• _PAGE EXCERPT_
According to health ministry data, 22,186 cases of swine flu have been reported across India. With a toll of 488, Maharashtra remains the worst-affected, followed by Gujarat, with 343 deaths.
With states witnessing an unprecedented spurt in swine flu cases and nearly 1,100 people succumbing to the virus attack so far this year, the country seems to be in the grip of a major outbreak. With a toll of 488, Maharashtra remains the worst-affected, followed by Gujarat, with 343 deaths.
According to health ministry data, 22,186 cases of swine flu have been reported across India, with experts attributing the increased incidence to a “change in the virus’s strain”.
The National Centre for Disease Control (NCDC) and AIIMS in Delhi and Pune’s National Institute of Virology have found that the H1N1 strain in circulation this year is different from that seen in previous years. “The virus this year is of the Michigan strain. Earlier, it was mostly the California strain,” NCDC director Dr A C Dhariwal told TOI. He said, however, the role of the new strain is yet to be proved scientifically.

• _INFORMATION SHOWN_
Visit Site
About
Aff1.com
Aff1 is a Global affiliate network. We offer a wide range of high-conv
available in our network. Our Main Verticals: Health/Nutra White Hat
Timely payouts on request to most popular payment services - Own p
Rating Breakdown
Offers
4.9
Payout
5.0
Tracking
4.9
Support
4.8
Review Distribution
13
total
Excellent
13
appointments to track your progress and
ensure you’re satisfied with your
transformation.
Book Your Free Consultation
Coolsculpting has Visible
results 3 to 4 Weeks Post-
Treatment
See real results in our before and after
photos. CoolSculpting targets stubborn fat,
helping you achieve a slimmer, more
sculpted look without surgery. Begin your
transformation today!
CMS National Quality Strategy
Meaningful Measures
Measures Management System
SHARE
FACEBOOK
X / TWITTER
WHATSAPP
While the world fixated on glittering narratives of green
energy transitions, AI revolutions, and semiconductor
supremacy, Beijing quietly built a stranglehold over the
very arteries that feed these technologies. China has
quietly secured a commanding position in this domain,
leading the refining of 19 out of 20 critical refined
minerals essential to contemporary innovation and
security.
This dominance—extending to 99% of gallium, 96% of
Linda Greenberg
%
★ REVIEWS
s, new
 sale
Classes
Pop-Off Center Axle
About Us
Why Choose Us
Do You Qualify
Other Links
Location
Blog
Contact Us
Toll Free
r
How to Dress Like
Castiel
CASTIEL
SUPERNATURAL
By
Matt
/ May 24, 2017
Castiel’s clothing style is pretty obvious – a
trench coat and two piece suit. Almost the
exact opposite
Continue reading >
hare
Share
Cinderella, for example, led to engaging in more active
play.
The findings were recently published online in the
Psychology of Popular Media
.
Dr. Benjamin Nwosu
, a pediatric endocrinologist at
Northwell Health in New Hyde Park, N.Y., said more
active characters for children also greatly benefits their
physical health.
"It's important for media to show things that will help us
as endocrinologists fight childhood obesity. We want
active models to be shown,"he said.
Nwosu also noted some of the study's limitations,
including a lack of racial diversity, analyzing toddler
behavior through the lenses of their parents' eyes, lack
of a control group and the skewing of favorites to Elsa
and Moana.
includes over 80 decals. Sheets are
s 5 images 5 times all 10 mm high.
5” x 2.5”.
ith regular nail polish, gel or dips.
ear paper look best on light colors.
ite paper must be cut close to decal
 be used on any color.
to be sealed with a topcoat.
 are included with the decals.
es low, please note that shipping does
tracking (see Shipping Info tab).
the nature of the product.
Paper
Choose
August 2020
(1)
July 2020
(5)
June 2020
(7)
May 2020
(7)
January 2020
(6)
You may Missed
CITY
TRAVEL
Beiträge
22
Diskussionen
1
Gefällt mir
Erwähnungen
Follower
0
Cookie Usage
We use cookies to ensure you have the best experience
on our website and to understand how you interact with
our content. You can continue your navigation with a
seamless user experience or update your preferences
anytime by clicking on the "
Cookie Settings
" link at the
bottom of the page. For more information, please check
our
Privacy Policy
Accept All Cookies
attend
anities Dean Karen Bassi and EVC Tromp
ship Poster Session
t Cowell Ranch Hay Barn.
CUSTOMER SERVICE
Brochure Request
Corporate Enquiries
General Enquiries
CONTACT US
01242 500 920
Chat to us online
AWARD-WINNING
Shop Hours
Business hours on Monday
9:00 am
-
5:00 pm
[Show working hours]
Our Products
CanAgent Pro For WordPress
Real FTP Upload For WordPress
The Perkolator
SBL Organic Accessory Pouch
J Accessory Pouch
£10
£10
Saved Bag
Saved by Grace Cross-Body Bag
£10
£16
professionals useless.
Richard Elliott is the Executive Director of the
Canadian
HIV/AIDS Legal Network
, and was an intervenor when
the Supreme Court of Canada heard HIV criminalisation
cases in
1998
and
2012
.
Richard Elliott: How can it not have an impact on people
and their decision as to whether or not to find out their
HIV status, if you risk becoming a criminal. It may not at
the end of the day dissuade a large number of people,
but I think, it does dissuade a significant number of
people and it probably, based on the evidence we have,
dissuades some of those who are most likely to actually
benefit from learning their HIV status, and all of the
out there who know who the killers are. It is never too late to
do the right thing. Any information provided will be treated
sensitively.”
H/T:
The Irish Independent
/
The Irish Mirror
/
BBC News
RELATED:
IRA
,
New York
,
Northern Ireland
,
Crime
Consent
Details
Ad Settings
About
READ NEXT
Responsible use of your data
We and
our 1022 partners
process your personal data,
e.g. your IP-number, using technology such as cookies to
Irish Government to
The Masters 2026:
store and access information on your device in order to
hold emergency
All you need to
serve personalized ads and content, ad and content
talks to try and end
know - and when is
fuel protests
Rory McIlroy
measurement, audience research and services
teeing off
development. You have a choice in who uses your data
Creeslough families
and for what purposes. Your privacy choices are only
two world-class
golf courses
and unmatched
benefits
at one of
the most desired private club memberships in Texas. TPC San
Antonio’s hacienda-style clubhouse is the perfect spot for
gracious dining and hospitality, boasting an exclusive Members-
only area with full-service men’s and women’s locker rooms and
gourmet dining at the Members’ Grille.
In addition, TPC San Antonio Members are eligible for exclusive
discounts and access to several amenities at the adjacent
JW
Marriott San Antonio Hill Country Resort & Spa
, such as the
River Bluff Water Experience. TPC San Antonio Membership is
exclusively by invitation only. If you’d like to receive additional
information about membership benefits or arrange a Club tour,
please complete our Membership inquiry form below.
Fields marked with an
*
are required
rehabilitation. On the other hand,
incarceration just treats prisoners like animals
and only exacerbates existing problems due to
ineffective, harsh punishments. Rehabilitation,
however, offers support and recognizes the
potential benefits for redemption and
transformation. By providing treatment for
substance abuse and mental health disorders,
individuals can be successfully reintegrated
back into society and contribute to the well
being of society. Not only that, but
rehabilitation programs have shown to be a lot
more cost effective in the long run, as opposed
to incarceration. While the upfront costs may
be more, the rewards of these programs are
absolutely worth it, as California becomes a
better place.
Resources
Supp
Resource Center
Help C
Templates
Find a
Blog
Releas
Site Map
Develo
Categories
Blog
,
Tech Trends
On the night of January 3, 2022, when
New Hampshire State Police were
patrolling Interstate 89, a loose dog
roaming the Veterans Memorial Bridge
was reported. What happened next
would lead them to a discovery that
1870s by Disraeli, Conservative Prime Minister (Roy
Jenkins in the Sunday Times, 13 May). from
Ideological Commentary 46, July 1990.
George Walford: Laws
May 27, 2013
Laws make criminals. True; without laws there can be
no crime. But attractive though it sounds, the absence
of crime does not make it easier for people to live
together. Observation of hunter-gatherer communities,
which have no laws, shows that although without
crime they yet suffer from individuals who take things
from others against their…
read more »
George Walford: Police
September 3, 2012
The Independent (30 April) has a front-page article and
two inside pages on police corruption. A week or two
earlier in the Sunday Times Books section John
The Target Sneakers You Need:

• _WHAT TO WORK ON_
(a) Translate this sentence from the swine flu report into Spanish: "With a toll of 488, Maharashtra remains the worst-affected, followed by Gujarat, with 343 deaths."
(b) Write a continuation of the swine flu report, starting after its last sentence.
The records are separate material from the swine flu report.

• _ANSWERS TO THIS EXERCISE_
(a) Con un saldo de 488 muertes, Maharashtra sigue siendo el estado más afectado, seguido de Gujarat, con 343 fallecimientos.

(b)
India saw its most crippling outbreak of the H1N1 influenza, also called swine flu because initially the transmission occurred through infected pigs, in 2009 and 2010, when it claimed the lives of more than 2,700 people.
This year, Maharashtra has contributed to more than 45% of all H1N1 casualties and one-fourth of the confirmed cases since January. The state’s H1N1 toll for all of 2016 was 25.
Most deaths were in the working age group of 25-50 years. “It simply emphasises the importance of self-isolation when suffering from an air-borne disease like influenza,” said said Dr Satish Pawar, head of Maharashtra’s directorate of health services. Gujarat has recorded 4,741 cases this year, with a mortality rate of 7.23%.
Nearly 152 deaths in the past fortnight alone have triggered panic even as the government declared “seasonal flu” to be the cause. Casualties this year have shot up five times compared to 2016.
Uttar Pradesh is experiencing an even more dire H1N1 onslaught than 2009, according to state health department data. A total of 2,798 H1N1 cases have been reported in UP so far, against 871 in 2009. There have been 64 deaths, compared to 17 in 2009.
Punjab has reported 31 fatalities, and Himachal Pradesh 27. In Madhya Pradesh, there have been 23 deaths and over 550 cases this year. State health minister Sharad Jain said, “Only god can be blamed for H1N1 deaths.”
Rajasthan has seen 910 cases and 86 deaths so far. In 2016, the number of swine flu cases in Telangana was 173; by August 28 this year, the number had already reached 1,704. Even the summer months saw a high number of cases in the state this year, which is unprecedented, experts say.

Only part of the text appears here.